I am already aware that siblings does have different characteristics and behaviour. I grew up with a big family. I have quite a few siblings and we sure do have different characteristics and behaviour each one of us. Although we may have some similarities but mostly, we act and speak differently. My two sisters were not so aggressive like i do, not so tough i must say. The other one is tough like me too. But they are prettier than me, that's the fact. I don't find myself beautiful, only presentable. And if someone is thinking that i am too braggy about myself, i am just so sorry to tell you that you are so wrong of your accusations towards me. Yes, everyone likes to be presentable right? And so am i, so i am just being real here that what i am trying to say is, no one doesn't want to post their photos looking so trashy or looking so groggy. I am sure all the people posted their photos in the internet because they want to hear some admirations or appreciations from friends and family.
But anyway, enough for that. My two sons also have different characteristics and behaviour. My oldest one was kind of quiet baby, while my youngest one is more active just like me. I must say that my oldest one must have got everything from his dad and the little one got my character and behaviour. These two boys are sure different. I was able to manage my time then when i had my oldest one, now that i have this second one, i am having hard time to cope up with my chores completely. Plus the fact that the oldest one goes to school already and i have to take him and pick him up from his school. Well, even though they are different in so many ways, they are my kids and obviously i love them very much. It is more a challenge for me to raise them knowing they are different.

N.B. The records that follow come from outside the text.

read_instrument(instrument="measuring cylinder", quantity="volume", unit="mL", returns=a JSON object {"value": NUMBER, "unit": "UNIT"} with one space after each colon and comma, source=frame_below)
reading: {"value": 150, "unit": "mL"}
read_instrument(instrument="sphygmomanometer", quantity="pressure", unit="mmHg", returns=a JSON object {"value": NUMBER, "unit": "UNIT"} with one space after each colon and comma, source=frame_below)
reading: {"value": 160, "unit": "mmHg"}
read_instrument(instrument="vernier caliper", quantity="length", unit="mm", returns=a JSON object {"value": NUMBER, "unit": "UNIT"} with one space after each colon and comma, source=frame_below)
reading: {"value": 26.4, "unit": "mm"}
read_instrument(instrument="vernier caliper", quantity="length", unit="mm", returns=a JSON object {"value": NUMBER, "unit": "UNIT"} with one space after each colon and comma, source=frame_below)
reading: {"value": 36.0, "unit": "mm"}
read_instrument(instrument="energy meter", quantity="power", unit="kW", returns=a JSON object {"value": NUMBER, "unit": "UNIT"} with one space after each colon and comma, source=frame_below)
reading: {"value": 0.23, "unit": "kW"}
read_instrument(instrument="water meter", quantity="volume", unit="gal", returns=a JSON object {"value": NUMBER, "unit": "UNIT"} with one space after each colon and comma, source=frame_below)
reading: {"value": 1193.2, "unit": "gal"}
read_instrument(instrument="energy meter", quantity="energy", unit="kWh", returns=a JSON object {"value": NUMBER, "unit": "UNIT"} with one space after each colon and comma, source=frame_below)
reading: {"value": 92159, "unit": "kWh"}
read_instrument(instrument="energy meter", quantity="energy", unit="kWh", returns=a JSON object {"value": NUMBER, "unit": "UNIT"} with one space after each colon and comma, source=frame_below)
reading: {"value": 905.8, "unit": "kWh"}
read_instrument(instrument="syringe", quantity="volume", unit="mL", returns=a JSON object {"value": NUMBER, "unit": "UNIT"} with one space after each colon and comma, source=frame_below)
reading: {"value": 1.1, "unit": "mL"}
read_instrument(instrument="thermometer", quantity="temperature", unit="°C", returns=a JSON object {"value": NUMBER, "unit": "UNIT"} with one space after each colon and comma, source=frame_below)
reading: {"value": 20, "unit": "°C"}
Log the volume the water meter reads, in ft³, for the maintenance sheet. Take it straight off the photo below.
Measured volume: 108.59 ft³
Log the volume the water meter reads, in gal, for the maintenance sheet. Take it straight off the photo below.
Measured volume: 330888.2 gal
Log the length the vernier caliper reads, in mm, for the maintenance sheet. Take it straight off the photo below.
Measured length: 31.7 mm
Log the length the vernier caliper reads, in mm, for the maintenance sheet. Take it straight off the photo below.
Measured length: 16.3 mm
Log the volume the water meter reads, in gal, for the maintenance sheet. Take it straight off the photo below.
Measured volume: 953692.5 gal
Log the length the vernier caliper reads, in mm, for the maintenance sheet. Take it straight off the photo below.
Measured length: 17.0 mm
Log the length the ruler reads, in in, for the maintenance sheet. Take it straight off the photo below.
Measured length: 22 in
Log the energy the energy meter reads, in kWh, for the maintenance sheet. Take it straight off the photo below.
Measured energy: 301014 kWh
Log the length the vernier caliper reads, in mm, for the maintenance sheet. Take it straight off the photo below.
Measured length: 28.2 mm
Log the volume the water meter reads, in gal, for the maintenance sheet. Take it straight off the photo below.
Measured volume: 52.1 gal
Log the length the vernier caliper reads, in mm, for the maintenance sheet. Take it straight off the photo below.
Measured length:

The other one is quiet, behave and calm. I can even leave him in one spot and do all my chores and gets back with him, and he was still at the same spot. While the other one is more attention seeker, squeaky, bubbly and entertaining. The little one sometimes can be bully to his big brother. There were times that he unintentionally hurts his big brother and the poor big brother will rush to Mommy to get some comfort. Yesterday i cooked a pot pie for my preschooler and he was eating it at the front room by the coffee table while watching the television, and this little bully brother grabbed the food and spilled it on the floor. Poor big brother, all he did was cry, he just told his little brother that what he did was bad. I am glad that he is not hot tempered brother, he couldn't dare to hurt his brother because i have been reminding him not to hurt the baby, he doesn't know what he is doing and almost everything he does is play for him. Anyway, i am really happy that i have these two wonderful blessings in my life. They are my source of strength and they keep me going. They are my happiness and joys to my heart. It's fulfilling to watch them growing happy and healthy although sometimes it can be exhausting. I will try to be a best mother to them and will teach them good things to the best of my knowledge.